More than a game, “Red Dead Redemption II” breathes life into forgotten pasts
BY JUMMANA ALZAHRANI, STAFF WRITER
In the aftermath of the 2024 election, I’ve been thinking a lot about this country’s history. Specifically, who gets to tell it and what parts are allowed to be remembered.
We have seen a disturbing trend where elected officials are seeking to erase the past, banning books and sanitizing curricula that discuss the uncomfortable reality of racism and colonialism. In this climate, where history is being strategically whitewashed, I find myself turning to an unexpected source of truth-telling: the video game “Red Dead Redemption II.”
While politicians attempt to bury the past, consumer media and video games like “Red Dead Redemption 2” force players to confront the very injustices that others are trying so hard to forget.

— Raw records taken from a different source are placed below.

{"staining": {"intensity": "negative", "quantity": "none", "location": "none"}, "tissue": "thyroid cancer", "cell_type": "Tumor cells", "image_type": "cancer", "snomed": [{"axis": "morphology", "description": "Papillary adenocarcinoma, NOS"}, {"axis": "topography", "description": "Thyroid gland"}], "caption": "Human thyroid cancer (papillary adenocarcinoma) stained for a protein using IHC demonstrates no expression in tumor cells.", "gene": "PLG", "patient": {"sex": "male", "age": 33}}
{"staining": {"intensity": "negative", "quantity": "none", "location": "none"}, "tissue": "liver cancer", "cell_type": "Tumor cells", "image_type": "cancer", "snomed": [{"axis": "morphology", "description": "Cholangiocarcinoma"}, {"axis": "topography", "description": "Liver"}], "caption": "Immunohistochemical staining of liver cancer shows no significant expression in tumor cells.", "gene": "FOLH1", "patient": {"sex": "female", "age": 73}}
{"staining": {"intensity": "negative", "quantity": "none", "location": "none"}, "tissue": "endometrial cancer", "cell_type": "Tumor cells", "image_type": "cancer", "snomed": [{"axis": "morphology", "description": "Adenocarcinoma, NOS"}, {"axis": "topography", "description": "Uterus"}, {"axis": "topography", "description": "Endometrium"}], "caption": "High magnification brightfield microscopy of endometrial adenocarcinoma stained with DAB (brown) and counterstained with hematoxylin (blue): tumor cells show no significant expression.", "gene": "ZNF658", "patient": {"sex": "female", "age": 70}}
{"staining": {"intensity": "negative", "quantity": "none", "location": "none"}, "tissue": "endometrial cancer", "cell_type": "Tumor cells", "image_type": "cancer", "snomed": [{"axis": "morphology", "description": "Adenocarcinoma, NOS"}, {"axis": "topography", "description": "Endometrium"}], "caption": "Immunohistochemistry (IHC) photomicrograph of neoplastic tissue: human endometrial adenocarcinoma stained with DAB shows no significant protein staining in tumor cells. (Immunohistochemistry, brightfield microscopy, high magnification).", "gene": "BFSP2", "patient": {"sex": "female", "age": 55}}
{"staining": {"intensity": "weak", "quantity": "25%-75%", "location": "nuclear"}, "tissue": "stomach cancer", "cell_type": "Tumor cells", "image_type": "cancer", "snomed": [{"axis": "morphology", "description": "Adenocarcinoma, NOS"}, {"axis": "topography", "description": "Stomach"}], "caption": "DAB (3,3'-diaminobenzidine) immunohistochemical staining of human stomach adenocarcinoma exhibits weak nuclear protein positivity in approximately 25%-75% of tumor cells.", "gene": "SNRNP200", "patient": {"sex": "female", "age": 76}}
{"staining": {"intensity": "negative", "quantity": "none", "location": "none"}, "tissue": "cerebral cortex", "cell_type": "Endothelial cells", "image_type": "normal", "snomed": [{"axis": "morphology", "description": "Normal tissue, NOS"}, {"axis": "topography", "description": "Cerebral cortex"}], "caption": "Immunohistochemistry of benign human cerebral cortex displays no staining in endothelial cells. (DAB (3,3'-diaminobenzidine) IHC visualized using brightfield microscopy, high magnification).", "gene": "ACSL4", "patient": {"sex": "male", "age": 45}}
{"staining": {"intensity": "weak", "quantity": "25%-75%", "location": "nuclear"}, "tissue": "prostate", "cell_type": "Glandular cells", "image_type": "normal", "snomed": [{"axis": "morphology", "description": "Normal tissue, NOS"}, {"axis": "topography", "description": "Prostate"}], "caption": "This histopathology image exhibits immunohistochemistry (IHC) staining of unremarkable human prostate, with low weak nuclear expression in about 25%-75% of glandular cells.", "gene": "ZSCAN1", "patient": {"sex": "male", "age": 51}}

By placing you in the worn boots of Arthur Morgan, an outlaw, the game forces you to experience the dying American frontier. Players ride with Rains Fall, a Native elder from the Wapiti tribe, as he mourns the theft of his people’s land and evades the government agents who come to take what little remains.
You witness the brutal consequences of policies like the Dawes Act of 1887, designed to break up tribal lands and force assimilation.
These are all ideas that our leaders today would rather we never learn about. The game makes direct references to real systematic policies of cultural genocide. Rockstar Games, the company behind “Red Dead Redemption II,” goes as far as to have a character say, “all the young have been taken from our Reservation, shipped off to reform schools. Many women too.”
When playing the game, you might stumble upon a Ku Klux Klan rally in the woods — their clumsy bigotry a stark reminder that hate groups are a real and present terror. You can clash with the Lemoyne Raiders, ex-Confederates who cling to a lost, violent cause.
By making you a witness to the racism in the 19th century, the game does something crucial; it normalizes the reality of resistance. It gives you, the player, the agency to intervene, to disrupt a cross-burning or to stand up to a gang of racial purists.
In a world that often tells us to look the other way, the game reminds us that confronting injustice is the only moral choice.
This is why we need media like “Red Dead Redemption II” now more than ever. When official channels of education are censored, our stories must become our textbooks.
Games, movies and literature have the power to foster empathy in a way that a politician’s words and a broken curriculum never can. Stories don’t just tell us what happened, they make us feel the weight of it.
“Red Dead Redemption II” understands that we cannot solve present problems by ignoring past truths. The racial tensions, political corruption and cultural conflicts of 1899 are not relics of the past. They are the same struggles that keep resurfacing in our current society.
When we interact with characters like Charles, a biracial man constantly navigating prejudice, or when we witness the systematic destruction of the Wapiti tribe’s way of life, we are not only observing history but also the ongoing struggles for identity, land and justice.
For students at George Mason, a school that prides itself on diversity and proximity to the US capital, this history is essential. In a time when truth is often contested, we need more stories that encourage us to question what has been buried.